**ASSIGNMENT**
How many lines below hold the string "Corumbá"? Report that number alone.

**Items listed in a dataset**
■ ■ ■ ■

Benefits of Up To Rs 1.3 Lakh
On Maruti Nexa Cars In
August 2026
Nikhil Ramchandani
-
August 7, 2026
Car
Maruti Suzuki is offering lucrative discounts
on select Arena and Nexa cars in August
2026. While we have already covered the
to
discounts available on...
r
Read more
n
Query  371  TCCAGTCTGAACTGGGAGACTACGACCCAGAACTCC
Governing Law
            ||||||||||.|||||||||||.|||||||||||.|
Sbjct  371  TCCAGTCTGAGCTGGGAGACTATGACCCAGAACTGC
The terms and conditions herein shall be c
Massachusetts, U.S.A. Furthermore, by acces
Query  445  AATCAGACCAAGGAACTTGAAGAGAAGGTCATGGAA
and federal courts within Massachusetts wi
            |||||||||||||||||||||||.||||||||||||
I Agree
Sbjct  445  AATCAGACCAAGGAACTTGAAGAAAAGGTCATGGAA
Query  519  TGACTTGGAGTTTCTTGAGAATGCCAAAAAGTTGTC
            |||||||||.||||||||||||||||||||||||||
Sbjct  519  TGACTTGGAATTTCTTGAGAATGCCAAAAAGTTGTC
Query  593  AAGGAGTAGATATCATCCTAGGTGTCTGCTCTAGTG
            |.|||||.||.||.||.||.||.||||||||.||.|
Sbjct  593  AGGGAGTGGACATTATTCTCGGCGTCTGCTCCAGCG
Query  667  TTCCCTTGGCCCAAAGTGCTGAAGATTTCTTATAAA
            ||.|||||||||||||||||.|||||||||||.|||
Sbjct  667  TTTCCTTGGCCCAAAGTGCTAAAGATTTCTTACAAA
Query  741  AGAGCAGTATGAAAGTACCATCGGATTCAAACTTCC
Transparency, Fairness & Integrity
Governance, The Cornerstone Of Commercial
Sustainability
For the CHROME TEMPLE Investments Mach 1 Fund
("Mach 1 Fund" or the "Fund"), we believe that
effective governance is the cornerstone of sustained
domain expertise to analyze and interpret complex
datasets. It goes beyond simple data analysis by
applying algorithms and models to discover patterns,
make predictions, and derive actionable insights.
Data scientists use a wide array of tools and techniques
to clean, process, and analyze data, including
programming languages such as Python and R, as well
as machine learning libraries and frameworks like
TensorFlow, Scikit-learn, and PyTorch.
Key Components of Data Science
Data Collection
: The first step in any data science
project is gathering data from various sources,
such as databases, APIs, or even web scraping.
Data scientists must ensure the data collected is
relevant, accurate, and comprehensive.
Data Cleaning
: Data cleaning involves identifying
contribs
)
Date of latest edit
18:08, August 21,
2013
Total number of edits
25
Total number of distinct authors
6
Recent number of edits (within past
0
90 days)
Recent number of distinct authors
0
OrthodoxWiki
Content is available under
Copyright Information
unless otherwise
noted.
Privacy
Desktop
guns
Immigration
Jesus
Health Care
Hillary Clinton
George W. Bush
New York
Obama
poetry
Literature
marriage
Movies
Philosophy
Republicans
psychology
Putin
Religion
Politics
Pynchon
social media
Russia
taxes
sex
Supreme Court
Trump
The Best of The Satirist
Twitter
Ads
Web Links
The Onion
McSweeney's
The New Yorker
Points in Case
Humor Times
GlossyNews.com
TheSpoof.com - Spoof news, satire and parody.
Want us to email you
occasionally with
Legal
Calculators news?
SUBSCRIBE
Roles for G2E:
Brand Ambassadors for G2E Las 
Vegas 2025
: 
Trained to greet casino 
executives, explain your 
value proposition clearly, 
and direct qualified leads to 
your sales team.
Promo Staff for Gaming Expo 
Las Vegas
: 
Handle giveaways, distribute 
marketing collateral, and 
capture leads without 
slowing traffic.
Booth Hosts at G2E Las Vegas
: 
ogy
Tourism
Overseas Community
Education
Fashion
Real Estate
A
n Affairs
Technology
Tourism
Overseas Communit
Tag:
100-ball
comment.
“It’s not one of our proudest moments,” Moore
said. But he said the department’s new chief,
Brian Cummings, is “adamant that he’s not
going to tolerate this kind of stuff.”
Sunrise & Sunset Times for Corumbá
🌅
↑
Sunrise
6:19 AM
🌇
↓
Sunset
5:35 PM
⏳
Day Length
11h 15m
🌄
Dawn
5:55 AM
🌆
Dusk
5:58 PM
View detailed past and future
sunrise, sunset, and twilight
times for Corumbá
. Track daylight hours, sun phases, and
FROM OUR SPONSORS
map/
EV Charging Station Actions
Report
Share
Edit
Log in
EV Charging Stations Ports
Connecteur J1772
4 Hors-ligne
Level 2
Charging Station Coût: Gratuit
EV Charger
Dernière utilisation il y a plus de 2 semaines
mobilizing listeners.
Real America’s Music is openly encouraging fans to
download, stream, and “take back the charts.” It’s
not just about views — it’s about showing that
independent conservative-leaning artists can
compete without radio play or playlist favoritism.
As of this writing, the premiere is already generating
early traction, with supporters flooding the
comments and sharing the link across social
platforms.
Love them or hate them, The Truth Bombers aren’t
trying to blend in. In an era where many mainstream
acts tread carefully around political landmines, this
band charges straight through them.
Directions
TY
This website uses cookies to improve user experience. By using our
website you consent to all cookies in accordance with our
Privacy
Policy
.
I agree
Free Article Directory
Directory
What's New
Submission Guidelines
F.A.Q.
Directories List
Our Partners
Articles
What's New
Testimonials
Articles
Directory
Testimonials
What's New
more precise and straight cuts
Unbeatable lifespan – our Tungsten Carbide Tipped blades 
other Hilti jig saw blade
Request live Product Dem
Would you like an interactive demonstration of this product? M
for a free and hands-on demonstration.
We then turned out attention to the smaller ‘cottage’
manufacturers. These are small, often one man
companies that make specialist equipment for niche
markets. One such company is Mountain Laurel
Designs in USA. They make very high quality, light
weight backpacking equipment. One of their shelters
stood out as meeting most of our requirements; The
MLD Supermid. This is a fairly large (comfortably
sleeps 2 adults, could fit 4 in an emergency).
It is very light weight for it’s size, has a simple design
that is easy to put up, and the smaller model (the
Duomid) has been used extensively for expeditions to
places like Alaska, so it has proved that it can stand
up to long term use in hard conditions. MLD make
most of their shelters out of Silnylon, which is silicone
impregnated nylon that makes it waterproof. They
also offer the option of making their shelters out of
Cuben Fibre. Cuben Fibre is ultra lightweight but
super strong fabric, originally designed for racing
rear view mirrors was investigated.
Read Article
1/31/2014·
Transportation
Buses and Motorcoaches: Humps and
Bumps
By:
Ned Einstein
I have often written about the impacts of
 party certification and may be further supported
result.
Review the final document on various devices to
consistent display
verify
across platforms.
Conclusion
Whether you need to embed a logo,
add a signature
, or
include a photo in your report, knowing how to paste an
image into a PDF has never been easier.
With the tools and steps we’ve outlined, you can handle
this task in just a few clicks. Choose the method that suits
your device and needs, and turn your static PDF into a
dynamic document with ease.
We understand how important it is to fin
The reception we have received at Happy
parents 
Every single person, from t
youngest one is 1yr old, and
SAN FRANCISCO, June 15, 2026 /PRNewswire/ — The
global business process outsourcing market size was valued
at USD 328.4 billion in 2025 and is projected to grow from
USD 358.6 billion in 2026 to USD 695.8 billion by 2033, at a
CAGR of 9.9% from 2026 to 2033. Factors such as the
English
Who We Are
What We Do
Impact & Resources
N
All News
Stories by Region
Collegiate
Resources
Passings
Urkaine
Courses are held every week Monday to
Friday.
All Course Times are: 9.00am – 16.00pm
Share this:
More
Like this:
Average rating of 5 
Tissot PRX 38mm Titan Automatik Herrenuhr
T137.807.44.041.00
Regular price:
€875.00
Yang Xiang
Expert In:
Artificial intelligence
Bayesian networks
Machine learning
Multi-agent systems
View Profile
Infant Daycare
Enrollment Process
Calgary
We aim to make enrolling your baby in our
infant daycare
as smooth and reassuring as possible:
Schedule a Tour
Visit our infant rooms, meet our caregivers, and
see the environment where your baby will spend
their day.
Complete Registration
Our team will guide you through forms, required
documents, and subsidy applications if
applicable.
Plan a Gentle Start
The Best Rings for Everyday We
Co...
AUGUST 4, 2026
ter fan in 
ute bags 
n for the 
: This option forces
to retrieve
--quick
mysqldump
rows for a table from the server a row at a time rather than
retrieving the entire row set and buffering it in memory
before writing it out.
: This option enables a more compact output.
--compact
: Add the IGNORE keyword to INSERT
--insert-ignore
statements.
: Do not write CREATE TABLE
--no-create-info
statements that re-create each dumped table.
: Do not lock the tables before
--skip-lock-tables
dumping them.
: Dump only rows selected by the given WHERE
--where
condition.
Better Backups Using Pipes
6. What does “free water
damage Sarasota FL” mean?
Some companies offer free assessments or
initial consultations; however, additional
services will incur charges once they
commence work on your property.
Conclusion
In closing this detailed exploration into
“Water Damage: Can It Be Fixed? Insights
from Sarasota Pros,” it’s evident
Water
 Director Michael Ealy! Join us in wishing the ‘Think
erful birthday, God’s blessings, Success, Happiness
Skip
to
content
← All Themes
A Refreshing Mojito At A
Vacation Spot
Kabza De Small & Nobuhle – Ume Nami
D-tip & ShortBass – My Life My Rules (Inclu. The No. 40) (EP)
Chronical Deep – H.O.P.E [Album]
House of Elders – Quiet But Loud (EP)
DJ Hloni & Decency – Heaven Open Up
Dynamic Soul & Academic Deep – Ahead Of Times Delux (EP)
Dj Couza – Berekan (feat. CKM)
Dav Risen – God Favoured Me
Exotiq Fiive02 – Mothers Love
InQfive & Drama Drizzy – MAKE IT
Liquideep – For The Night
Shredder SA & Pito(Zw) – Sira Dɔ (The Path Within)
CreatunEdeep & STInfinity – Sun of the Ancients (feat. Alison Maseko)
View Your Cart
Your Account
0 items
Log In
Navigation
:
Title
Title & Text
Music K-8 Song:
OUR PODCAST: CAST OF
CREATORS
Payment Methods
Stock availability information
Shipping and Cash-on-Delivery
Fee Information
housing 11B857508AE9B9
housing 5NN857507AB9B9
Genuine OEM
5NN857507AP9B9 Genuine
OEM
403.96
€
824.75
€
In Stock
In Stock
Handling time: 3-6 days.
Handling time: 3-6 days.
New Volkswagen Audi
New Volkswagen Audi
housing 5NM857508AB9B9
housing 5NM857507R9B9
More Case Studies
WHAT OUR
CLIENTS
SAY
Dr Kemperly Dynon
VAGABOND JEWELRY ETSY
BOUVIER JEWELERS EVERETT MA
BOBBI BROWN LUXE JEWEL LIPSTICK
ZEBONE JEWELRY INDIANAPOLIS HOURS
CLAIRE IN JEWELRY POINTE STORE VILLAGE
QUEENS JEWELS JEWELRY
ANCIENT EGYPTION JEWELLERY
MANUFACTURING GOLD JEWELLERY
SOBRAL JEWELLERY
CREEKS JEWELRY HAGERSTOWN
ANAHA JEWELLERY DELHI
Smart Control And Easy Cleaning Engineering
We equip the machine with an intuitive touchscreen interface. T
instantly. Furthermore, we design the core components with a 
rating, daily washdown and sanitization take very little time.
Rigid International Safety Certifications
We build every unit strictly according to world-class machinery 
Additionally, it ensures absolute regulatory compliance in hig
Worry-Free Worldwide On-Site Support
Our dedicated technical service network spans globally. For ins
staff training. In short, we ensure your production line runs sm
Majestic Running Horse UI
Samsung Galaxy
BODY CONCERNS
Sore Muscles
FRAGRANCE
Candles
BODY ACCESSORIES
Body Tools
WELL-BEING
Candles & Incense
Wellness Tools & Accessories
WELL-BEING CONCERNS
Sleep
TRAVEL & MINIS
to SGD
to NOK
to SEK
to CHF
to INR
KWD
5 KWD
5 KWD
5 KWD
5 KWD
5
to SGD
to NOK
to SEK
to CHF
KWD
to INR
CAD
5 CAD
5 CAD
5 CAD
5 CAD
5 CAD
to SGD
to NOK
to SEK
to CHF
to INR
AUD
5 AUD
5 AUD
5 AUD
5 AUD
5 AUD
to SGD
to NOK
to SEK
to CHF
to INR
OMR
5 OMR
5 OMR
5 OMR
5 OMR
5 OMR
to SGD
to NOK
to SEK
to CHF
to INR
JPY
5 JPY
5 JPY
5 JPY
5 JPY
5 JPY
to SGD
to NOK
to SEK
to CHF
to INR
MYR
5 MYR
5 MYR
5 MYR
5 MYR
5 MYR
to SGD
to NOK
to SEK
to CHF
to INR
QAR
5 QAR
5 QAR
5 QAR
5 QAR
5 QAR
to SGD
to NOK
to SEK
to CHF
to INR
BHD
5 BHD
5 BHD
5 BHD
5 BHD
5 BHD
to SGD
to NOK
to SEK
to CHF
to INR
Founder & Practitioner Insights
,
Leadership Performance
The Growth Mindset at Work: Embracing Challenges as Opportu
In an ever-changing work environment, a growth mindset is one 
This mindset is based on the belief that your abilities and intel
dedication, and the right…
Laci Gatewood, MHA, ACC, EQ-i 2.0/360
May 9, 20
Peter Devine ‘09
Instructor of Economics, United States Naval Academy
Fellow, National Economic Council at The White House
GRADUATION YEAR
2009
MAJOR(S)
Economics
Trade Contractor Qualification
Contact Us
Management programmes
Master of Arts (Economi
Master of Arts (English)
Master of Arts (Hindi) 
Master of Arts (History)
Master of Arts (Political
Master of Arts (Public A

■ ■ ■ ■

**THE COMPLETED TASK**
2